Print every record word for word.

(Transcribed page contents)

*** Begin section ***

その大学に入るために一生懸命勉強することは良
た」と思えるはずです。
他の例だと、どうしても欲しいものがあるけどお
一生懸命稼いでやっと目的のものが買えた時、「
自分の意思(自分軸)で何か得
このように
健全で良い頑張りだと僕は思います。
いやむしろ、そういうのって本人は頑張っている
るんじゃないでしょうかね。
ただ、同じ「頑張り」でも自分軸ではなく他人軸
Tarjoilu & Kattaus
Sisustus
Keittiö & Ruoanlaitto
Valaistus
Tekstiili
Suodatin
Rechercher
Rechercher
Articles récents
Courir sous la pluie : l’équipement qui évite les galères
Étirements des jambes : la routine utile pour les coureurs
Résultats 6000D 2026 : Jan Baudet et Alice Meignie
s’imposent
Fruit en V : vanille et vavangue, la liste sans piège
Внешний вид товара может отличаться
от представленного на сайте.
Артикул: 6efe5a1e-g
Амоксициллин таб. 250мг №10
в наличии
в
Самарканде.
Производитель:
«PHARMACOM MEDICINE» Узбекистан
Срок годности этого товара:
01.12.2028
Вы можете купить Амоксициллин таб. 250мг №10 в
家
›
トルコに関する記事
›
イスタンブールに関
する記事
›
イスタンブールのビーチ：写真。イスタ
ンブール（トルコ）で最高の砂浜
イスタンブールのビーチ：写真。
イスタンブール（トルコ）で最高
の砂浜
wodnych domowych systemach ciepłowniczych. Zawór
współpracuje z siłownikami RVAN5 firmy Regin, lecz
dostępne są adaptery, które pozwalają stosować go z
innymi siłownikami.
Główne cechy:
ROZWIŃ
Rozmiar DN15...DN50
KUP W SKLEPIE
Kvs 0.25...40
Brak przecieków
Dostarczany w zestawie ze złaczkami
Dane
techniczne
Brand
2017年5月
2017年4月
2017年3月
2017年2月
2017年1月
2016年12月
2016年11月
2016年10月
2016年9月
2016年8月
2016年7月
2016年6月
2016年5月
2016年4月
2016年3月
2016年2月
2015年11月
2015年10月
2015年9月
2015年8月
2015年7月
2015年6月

*** End section ***

> **Response to this exercise**:
その大学に入るために一生懸命勉強することは良
た」と思えるはずです。
他の例だと、どうしても欲しいものがあるけどお
一生懸命稼いでやっと目的のものが買えた時、「
自分の意思(自分軸)で何か得
このように
健全で良い頑張りだと僕は思います。
いやむしろ、そういうのって本人は頑張っている
るんじゃないでしょうかね。
ただ、同じ「頑張り」でも自分軸ではなく他人軸
Tarjoilu & Kattaus
Sisustus
Keittiö & Ruoanlaitto
Valaistus
Tekstiili
Suodatin
Rechercher
Rechercher
Articles récents
Courir sous la pluie : l’équipement qui évite les galères
Étirements des jambes : la routine utile pour les coureurs
Résultats 6000D 2026 : Jan Baudet et Alice Meignie
s’imposent
Fruit en V : vanille et vavangue, la liste sans piège
Внешний вид товара может отличаться
от представленного на сайте.
Артикул: 6efe5a1e-g
Амоксициллин таб. 250мг №10
в наличии
в
Самарканде.
Производитель:
«PHARMACOM MEDICINE» Узбекистан
Срок годности этого товара:
01.12.2028
Вы можете купить Амоксициллин таб. 250мг №10 в
家
›
トルコに関する記事
›
イスタンブールに関
する記事
›
イスタンブールのビーチ：写真。イスタ
ンブール（トルコ）で最高の砂浜
イスタンブールのビーチ：写真。
イスタンブール（トルコ）で最高
の砂浜
wodnych domowych systemach ciepłowniczych. Zawór
współpracuje z siłownikami RVAN5 firmy Regin, lecz
dostępne są adaptery, które pozwalają stosować go z
innymi siłownikami.
Główne cechy:
ROZWIŃ
Rozmiar DN15...DN50
KUP W SKLEPIE
Kvs 0.25...40
Brak przecieków
Dostarczany w zestawie ze złaczkami
Dane
techniczne
Brand
2017年5月
2017年4月
2017年3月
2017年2月
2017年1月
2016年12月
2016年11月
2016年10月
2016年9月
2016年8月
2016年7月
2016年6月
2016年5月
2016年4月
2016年3月
2016年2月
2015年11月
2015年10月
2015年9月
2015年8月
2015年7月
2015年6月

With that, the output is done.